[9318] in Commercialization & Privatization of the Internet
The annointed
daemon@ATHENA.MIT.EDU (Barry Shein)
Wed Dec 29 01:22:43 1993
Date: Wed, 29 Dec 1993 01:21:57 -0500
From: bzs@world.std.com (Barry Shein)
To: mains@lmic.state.mn.us
Cc: com-priv@psi.com
In-Reply-To: Sheldon Mains 612-297-2376's message of Tue, 28 Dec 1993 13:09:11 -0600 <9312281909.AA25552@host-natasha.lmic.state.mn.us>
>From: mains@lmic.state.mn.us (Sheldon Mains 612-297-2376)
>There has been a number of postings that seem to imply that the people on
>internet now are better than those who could come on in the future.
>Examples include the assertion that UNIX is fine and anyone on the net
>should know it to the complaint that those who buy "Internet in a Box" will
>not bring anything to the net nor know that they should.
Well, what happened with that fortunately very short discussion was
that some people were referring to setting up SLIP and similar, and
others just interactive usage (dial-in to a Unix system), so things
got conflated quickly.
>First, for something like internet to survive the changes in the industry,
>there has to be more than just computer junkies, academics and government
>types on it.
That happened a while ago.
I assure you the vast majority of the several thousand people on my
system don't fit any of the above descriptions. And I'm sure I'm not
unusual in mix for these sorts of systems, even if we're on the large
side customer-wise for this sort of operation.
>Third, the system has to be easier to use. How many of your friends can
>not program their VCR?--and we expect them to understand UNIX, let alone
>DOS?
These thoughts don't follow, even if they might seem to.
In the first place, I don't know how many of my friends can not
program their VCR, particularly beyond those who also don't care a
whole lot. I'm roughly in that category, I can sort of stumble thru
with the manual in my lap but in the last ten years I've probably
programmed my VCR twice, and I couldn't care less really. But it's not
shocking I'm still kinda clueless on the topic.
★ ★ ★ ★ ★ ★ ★
*TASK REQUIREMENTS*.
1. In the message on Internet commercialization, how many people does the writer say are on the writer's system?
2. Set down the passage of the message on Internet commercialization starting at "That happened a" and ending at "sort of operation.", word for word.
3. Write the next part of the message on Internet commercialization, picking up after its final sentence.
★ ★ ★ ★ ★ ★ ★
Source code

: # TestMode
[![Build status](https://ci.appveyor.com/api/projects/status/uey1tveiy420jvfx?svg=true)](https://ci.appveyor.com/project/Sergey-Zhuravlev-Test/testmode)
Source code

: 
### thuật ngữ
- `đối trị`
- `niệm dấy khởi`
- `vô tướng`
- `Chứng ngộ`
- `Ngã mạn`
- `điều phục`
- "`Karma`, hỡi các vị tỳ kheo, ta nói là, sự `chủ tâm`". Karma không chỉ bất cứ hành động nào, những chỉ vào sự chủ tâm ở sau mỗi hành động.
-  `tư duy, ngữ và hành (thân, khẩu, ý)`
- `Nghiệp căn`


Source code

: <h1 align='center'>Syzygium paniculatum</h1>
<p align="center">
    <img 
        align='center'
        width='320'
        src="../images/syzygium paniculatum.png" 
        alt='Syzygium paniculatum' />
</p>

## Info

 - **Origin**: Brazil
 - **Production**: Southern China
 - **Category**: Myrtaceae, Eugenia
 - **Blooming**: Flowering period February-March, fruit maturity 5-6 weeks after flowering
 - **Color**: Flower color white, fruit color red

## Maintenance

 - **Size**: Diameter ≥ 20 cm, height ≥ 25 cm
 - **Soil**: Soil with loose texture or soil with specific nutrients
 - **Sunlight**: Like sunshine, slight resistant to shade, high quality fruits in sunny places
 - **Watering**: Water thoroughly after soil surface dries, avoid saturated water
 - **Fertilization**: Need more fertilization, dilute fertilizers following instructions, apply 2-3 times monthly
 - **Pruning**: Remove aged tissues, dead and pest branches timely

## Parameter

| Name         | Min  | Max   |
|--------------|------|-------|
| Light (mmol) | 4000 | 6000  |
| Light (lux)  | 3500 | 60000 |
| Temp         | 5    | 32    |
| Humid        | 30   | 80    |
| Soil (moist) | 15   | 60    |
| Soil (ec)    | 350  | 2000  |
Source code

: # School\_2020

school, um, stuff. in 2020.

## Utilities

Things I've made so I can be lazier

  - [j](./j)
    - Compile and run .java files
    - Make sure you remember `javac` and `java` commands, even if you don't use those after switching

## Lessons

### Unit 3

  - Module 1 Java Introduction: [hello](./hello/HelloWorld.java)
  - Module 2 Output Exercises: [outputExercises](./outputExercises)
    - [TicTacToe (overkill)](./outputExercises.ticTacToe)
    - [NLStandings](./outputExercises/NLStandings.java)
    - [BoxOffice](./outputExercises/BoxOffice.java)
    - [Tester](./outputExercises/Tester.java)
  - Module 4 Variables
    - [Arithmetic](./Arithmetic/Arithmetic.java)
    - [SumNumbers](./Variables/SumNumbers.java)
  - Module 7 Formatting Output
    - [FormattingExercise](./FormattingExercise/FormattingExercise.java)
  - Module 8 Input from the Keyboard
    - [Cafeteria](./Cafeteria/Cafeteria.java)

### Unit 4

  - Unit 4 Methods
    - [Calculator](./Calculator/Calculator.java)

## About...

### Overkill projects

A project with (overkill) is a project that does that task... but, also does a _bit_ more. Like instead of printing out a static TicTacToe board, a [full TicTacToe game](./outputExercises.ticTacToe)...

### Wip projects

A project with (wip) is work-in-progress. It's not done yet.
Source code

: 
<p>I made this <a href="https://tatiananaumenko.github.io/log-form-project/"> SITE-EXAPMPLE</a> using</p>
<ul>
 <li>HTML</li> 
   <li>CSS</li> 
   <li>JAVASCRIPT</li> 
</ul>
★ ★ ★ ★ ★ ★ ★
*ANSWERS BY ITEM NUMBER*.
1. Several thousand.

2.
That happened a while ago.
I assure you the vast majority of the several thousand people on my
system don't fit any of the above descriptions. And I'm sure I'm not
unusual in mix for these sorts of systems, even if we're on the large
side customer-wise for this sort of operation.

3.
I also have little to no patience for fancy phone systems, photocopy
machines, etc. I still can't remember how to transfer a call on our
office phone system, the information falls out of my head microseconds
after someone shows me.
And hey, I'm probably safe in describing myself as a bona-fide
computer wizard.
So where's the relationship? Not much.
And on the other side of the coin, I don't see any real relationship
between people who can basically use Unix or DOS to get what they want
to do done, and enjoy it, and their ability to deal with household
appliances. Other than it being a cute-sounding comment (can't program
their VCR then certainly can't learn Unix or DOS) I know of no way to
make that leap more concretely.
Would you wager that you could *predict* a person's inherent ability
to learn e-mail, gopher, etc based on information only measuring their
ability with VCRs? I doubt it.
"Understand" is an overstatement. Most people don't "understand" the
phone system, even quite a few basic things, but they can *use* a
phone well enough to do what they want to do. Someone doesn't have to
be able to use every whiz-bang feature of unix (or DOS) just to be
able to remember how to type "pine" for e-mail, gopher to hunt about,
and "nn" (or whatever) to read newsgroups.
Can we make it better? Yeah, we can! But I like to think of that as
*better*, more productive, easier to find features you don't use
often, etc, not that I'm just catering to the stupid.
Anyhow, like I've said before (and I mean for over a decade), people
who make comments claiming that they have some kind of insight into
what people can or cannot learn and make use of are suspect. I've
rarely heard anyone be able to state anything deeper than "it just
feels that way to me".
I still believe there is a thread of elitism in much of the "but they
couldn't learn *unix* (whatever)" comments that's not very well hidden
by the coos of kindness.
I remember years ago when people told me that we couldn't put
secretaries on Unix to do word processing (i.e. get them off
typewriters) cuz secretaries were too dumb to have a chance.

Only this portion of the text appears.